Я проводила женщину до своего кабинета, чтобы мы могли поговорить наедине. Она рассказала, что ее сына застрелили, что никто не был арестован, и никого это, кажется, не волнует. Она описала, как пришла в офис коронера, чтобы опознать тело, как лицо сына все время стояло у нее перед глазами. Рассказала, что оставляла сообщения для инспектора отдела убийств, предлагая возможные зацепки, но так и не получила ответа. Ничего не произошло – казалось, ничего и не происходит, и она не могла понять почему. Она схватила меня за руку и посмотрела прямо в глаза. «Он так много значил для меня. И сейчас по-прежнему много значит».
«Для меня тоже», – заверила я ее. Его жизнь должна была иметь значение для всех. Я велела своей команде как можно скорее собрать весь отряд инспекторов по расследованию убийств в конференц-зале. Я хотела знать, что происходит по всем делам.
Инспекторы явились, не зная, чего ожидать. В то время я не знала, что окружной прокурор обычно не вызывал их к себе. Одного за другим я попросила их проинформировать меня о состоянии нерасследованных дел об убийствах и потребовала подробно рассказать о том, что они собираются сделать, чтобы помочь нам добиться справедливости для семей потерпевших. Вопросы были резкие, и я сильно давила – как я позже узнала, сильнее, чем они ожидали. Мой тон их разозлил. Но это было правильно, и это нужно было сделать – независимо от того, поступал ли кто-либо так раньше.
Они всерьез восприняли мой призыв к действию. В течение месяца после встречи полицейский департамент начал новую кампанию, нацеленную на то, чтобы попытаться убедить свидетелей сделать шаг вперед. И со временем нам удалось сократить число нераскрытых убийств на двадцать пять процентов. Не каждое дело можно было раскрыть, но мы старались изо всех сил, чтобы все, что могло быть раскрыто, было раскрыто.
Некоторых удивила моя беспощадность. А другие, как мне известно, задавались вопросом, как я, чернокожая женщина, могу поощрять работу «машины», которая сажает за решетку все больше молодых цветных мужчин. Нет никаких сомнений в том, что система уголовного правосудия имеет серьезные недостатки, что ее работа основательно нарушена. И мы должны с этим разобраться. Нельзя игнорировать боль матери, смерть ребенка и тот факт, что убийца все еще ходит по улицам. Я считаю, что для людей, совершающих серьезные преступления, должны существовать серьезные наказания.

Предоставленные записи:
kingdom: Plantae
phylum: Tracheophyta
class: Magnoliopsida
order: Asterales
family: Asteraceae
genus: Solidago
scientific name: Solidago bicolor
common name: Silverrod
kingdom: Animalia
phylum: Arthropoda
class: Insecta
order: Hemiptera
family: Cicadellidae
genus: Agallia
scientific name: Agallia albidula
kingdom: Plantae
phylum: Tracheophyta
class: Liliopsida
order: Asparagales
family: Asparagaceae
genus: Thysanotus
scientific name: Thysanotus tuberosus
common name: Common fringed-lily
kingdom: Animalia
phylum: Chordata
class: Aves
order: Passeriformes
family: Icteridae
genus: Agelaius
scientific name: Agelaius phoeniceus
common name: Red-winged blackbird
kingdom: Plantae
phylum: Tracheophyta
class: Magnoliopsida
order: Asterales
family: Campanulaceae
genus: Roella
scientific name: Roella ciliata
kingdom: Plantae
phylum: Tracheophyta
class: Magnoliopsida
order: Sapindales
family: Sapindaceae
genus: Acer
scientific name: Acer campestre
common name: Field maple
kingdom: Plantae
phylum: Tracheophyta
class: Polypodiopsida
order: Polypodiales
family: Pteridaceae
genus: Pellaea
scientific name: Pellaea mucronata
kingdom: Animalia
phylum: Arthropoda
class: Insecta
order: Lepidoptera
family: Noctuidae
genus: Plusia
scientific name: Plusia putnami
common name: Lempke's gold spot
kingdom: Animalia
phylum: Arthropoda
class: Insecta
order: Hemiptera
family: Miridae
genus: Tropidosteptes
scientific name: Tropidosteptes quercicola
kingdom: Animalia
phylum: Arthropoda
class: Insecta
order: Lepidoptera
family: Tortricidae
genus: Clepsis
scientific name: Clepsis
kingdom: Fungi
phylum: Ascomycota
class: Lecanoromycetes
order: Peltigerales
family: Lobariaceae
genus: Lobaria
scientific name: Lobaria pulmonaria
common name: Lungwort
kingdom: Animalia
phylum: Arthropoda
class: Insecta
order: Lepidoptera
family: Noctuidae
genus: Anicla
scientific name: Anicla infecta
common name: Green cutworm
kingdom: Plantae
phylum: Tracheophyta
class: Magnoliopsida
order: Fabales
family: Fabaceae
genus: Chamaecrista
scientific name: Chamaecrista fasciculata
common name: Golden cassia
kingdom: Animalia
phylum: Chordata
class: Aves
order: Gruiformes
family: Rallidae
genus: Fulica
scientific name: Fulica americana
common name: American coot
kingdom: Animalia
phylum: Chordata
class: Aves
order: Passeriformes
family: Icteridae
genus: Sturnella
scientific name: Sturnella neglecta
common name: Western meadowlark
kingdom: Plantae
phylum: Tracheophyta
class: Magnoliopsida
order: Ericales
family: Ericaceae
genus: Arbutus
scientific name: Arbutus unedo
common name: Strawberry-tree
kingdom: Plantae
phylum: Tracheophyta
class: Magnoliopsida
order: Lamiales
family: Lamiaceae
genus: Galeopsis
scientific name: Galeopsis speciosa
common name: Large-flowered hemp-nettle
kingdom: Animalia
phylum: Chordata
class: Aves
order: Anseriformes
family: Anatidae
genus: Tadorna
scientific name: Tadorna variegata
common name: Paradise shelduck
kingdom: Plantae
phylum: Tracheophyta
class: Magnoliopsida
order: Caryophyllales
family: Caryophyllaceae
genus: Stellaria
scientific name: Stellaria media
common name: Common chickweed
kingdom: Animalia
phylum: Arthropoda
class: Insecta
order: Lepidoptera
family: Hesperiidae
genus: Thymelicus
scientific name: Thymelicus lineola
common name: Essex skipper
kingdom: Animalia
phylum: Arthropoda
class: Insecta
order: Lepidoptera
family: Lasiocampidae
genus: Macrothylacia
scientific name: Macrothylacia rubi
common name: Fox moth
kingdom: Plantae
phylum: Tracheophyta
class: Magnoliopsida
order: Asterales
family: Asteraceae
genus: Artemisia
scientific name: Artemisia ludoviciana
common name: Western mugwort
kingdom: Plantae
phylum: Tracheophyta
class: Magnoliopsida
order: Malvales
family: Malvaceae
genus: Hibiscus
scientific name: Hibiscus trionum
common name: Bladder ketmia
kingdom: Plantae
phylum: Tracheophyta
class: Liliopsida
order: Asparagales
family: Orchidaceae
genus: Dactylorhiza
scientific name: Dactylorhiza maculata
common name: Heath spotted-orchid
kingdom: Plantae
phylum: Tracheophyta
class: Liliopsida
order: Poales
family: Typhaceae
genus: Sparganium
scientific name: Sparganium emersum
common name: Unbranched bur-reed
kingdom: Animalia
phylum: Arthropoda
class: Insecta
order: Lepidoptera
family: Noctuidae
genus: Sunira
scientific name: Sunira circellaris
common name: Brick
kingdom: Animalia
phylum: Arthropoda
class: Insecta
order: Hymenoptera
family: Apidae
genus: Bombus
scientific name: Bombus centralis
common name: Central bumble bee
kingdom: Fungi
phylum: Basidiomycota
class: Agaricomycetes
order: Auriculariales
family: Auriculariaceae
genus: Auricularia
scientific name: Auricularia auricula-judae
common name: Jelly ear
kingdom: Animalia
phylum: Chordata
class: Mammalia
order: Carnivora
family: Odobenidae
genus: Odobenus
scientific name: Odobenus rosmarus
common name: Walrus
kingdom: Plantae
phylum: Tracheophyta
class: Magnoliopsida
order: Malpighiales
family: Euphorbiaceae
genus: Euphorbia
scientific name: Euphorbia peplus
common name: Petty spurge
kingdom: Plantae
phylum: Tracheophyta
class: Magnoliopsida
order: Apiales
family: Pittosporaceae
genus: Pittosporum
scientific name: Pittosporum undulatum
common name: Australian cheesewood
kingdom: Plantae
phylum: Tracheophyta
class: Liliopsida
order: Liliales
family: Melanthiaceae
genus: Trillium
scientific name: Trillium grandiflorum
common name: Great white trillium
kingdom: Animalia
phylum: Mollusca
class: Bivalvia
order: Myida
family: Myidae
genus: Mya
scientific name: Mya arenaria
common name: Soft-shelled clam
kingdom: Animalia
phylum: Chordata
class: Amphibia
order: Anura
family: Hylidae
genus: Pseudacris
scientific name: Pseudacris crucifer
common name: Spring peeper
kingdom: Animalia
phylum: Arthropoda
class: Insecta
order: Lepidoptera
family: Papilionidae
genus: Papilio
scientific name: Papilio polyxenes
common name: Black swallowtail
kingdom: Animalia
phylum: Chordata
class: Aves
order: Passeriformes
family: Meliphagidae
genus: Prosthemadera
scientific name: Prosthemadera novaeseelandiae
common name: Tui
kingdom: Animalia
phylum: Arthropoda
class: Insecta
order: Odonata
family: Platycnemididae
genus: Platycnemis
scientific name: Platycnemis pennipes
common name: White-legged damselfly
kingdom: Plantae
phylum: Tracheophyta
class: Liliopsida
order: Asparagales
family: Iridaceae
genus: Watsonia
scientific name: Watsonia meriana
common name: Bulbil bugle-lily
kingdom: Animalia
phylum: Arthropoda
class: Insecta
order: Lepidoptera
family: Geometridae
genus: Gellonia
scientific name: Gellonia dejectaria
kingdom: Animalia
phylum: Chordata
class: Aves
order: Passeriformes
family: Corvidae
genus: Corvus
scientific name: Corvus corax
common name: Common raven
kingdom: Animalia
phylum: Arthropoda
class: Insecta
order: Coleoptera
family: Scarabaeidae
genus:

Задание:
Выпишите дословно из выбранного текста отрывок от слов «Я проводила женщину» до слов «по всем делам.» включительно.

Ответ:
Я проводила женщину до своего кабинета, чтобы мы могли поговорить наедине. Она рассказала, что ее сына застрелили, что никто не был арестован, и никого это, кажется, не волнует. Она описала, как пришла в офис коронера, чтобы опознать тело, как лицо сына все время стояло у нее перед глазами. Рассказала, что оставляла сообщения для инспектора отдела убийств, предлагая возможные зацепки, но так и не получила ответа. Ничего не произошло – казалось, ничего и не происходит, и она не могла понять почему. Она схватила меня за руку и посмотрела прямо в глаза. «Он так много значил для меня. И сейчас по-прежнему много значит».
«Для меня тоже», – заверила я ее. Его жизнь должна была иметь значение для всех. Я велела своей команде как можно скорее собрать весь отряд инспекторов по расследованию убийств в конференц-зале. Я хотела знать, что происходит по всем делам.